StoreyLab / popkin

R package to estimate kinship and FST from SNP data
19 stars 0 forks source link

Fst predominant negative values #4

Closed pidita closed 1 year ago

pidita commented 2 years ago

I am analysing my SNPs dataset of a plant species following the tutorial. Pairwise Fst results in nearly half of estimates as negative values. I read other post about this subject, but with a few negative Fst. I understand that individuals from a same population are probably close relatives and negative values can be expected, but such negative values are also found among individuals from different populations. I know this is not an issue, but I am wondering how should I interpret my results.

image

Best wishes.

alexviiia commented 2 years ago

This is very unusual indeed! The formula allows negative values to occur, but they should be rare/small under both HWE and between differentiated populations. As I mentioned in the other issue, this would also be expected between individuals that are very closely related (like siblings, first cousins, etc), but I agree that explanation doesn't fit here.

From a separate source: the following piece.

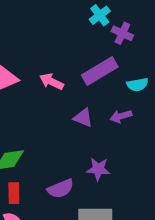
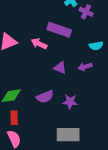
purple rectangle: (100, 71) -> (59, 30), moved, turned 50
purple semicircle: (61, 189) -> (45, 97), moved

My only idea is that it could be a locus ascertainment issue. By that, I mean I don't see this in simulations where no loci are removed, and also in real data that is only very lightly filtered, but I've seen weird things happen when stringent MAF filters are applied, for example, or when only loci that are variable in a given reference population are used. This is tricky because sometimes a genotyping array has its own ascertainment bias that you're just stuck with (that its set of SNPs come from another database enriched for variants from a certain population that is not your study population). Sorry this is a bit handwavy, it's the best I can do without actually looking at your data.